EXERCISE SET
#1 In the lottery discussion, why did the billboard show the prize as "999 million"?
#2 Translate this sentence from the lottery discussion into Spanish: "Tim's little rental empire is an interesting idea."
#3 In the lottery discussion, list every plan in the last comment, the one that begins "I'd obviously secure all my living needs", for what the writer would do with the winnings.

EXTRACT PROVIDED

Congrats, you're a half-billionaire!

I'd still do it - it would be fun to just set up my own little research reactor, without even planning to make money. In fact I think I'd spend most of the prize money on mad science, and on paying off regulators to let me do my mad science. I'd like to see if we can make humanzees or humobos, too - my best guess is that they're possible but sterile, but the experiment has never been properly tried. I'll admit that part of the fun of that would be to watch the legal system try to deal with them, and to watch people get angry over the little so-called "ethical" issues.
 
1.3 bln up for grabs on Wednesday.
 
The billboard had it listed at "999 million" cuz the number capped out.
 
Tim's little rental empire is an interesting idea.

I'd obviously secure all my living needs for life first, make sure I put it in index funds and all that good stuff. That's such a massive amount of money I wouldn't know what I would do afterwards. Probably go to work with a big grin on my face, and never work overtime again.

DATASET CONTENT
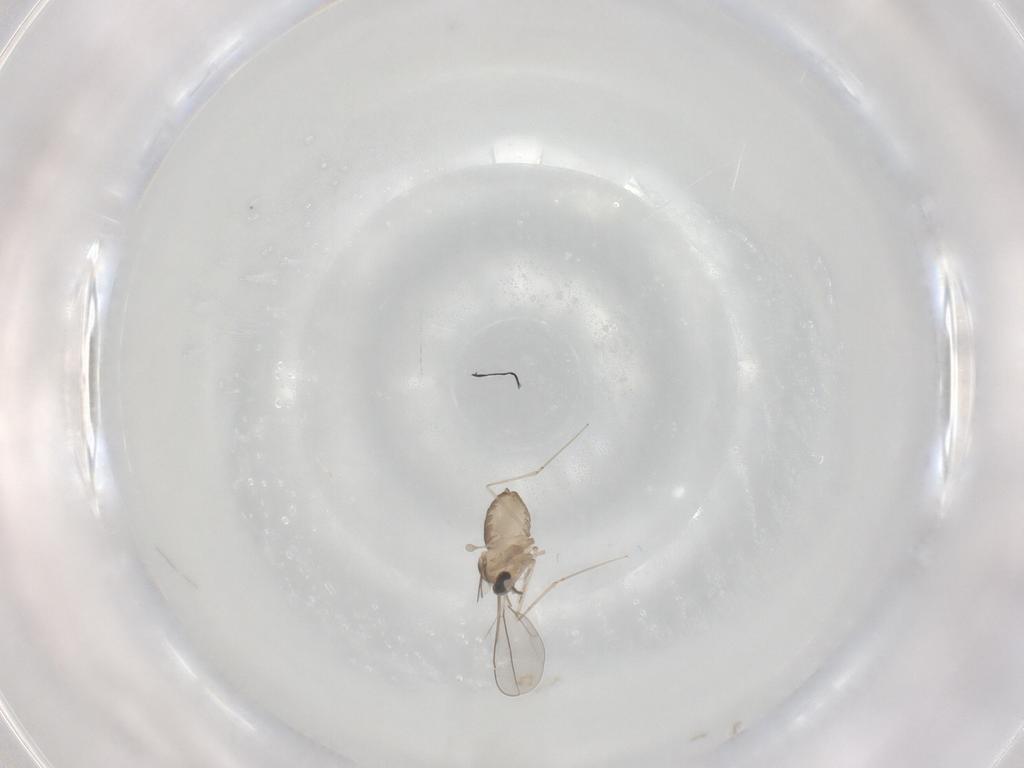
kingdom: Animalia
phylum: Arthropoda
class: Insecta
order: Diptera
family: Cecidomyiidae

==

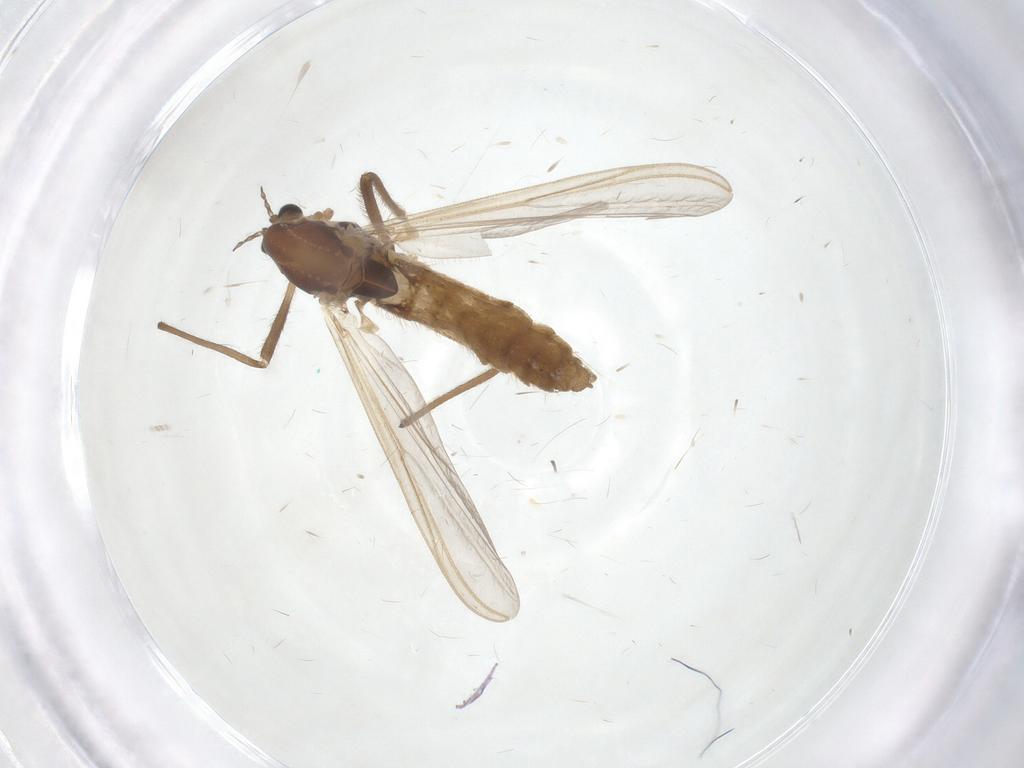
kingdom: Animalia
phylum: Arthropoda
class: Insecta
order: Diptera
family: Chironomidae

REPLIES
#1 The billboard listed the prize as "999 million" because the number capped out. The jackpot was actually 1.3 billion, more than the billboard could show.

#2 El pequeño imperio de alquileres de Tim es una idea interesante.

#3
- Secure all living needs for life first
- Put the money in index funds
- Go to work with a big grin
- Never work overtime again